Look below for the line that contains "576 214 1366", then copy it and each following line exactly, through and including the line that contains "448 266 1451".

[Collected data entries]
★ ★ ★ ★ ★
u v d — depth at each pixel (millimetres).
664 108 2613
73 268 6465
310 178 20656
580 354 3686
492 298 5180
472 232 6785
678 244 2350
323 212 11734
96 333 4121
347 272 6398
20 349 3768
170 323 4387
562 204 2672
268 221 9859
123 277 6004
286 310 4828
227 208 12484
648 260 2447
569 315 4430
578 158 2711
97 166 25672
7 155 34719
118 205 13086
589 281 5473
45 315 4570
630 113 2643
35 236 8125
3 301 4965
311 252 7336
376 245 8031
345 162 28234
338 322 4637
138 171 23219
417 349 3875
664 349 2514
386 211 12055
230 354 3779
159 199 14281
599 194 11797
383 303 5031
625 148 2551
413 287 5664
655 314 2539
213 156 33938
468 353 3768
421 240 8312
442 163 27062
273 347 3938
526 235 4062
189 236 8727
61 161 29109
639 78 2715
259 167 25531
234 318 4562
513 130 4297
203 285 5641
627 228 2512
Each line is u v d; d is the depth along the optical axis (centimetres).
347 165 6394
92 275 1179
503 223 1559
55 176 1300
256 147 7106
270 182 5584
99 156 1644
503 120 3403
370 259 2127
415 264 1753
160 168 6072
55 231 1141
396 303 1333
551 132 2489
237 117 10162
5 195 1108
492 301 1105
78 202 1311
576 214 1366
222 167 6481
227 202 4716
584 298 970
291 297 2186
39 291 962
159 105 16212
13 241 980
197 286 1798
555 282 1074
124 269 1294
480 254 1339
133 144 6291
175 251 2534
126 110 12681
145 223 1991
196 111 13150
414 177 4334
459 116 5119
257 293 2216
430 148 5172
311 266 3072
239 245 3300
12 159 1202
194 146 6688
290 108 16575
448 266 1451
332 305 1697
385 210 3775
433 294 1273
★ ★ ★ ★ ★
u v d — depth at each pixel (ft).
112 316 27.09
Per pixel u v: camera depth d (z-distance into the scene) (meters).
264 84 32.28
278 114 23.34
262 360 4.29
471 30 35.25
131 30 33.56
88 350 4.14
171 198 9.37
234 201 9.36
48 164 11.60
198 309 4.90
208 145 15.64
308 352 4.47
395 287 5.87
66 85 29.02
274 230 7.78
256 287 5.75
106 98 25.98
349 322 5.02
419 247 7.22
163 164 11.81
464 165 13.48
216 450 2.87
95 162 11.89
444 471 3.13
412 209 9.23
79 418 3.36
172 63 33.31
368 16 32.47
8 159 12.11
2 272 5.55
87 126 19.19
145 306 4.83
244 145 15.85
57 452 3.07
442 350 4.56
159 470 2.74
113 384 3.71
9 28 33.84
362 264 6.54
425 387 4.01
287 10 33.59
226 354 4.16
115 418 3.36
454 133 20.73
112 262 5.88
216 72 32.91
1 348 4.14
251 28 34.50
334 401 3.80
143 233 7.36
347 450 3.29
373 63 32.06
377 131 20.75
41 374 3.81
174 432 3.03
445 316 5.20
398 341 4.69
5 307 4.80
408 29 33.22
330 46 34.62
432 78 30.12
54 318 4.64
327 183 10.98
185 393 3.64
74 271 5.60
★ ★ ★ ★ ★
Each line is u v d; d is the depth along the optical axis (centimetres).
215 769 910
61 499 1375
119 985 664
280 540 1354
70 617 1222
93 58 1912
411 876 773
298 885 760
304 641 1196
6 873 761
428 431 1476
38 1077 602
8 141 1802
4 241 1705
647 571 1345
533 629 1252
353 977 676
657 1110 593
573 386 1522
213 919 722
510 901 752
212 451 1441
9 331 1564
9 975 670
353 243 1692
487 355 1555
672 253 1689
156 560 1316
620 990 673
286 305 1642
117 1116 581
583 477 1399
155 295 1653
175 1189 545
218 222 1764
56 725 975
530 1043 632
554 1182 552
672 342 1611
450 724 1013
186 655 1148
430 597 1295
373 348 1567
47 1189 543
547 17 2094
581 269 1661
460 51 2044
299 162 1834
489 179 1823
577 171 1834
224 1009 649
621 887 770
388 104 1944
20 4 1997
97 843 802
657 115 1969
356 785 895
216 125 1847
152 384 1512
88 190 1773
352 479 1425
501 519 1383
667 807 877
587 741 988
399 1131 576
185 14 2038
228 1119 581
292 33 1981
★ ★ ★ ★ ★
◆ **OUTPUT FOR THIS EXERCISE**
576 214 1366
222 167 6481
227 202 4716
584 298 970
291 297 2186
39 291 962
159 105 16212
13 241 980
197 286 1798
555 282 1074
124 269 1294
480 254 1339
133 144 6291
175 251 2534
126 110 12681
145 223 1991
196 111 13150
414 177 4334
459 116 5119
257 293 2216
430 148 5172
311 266 3072
239 245 3300
12 159 1202
194 146 6688
290 108 16575
448 266 1451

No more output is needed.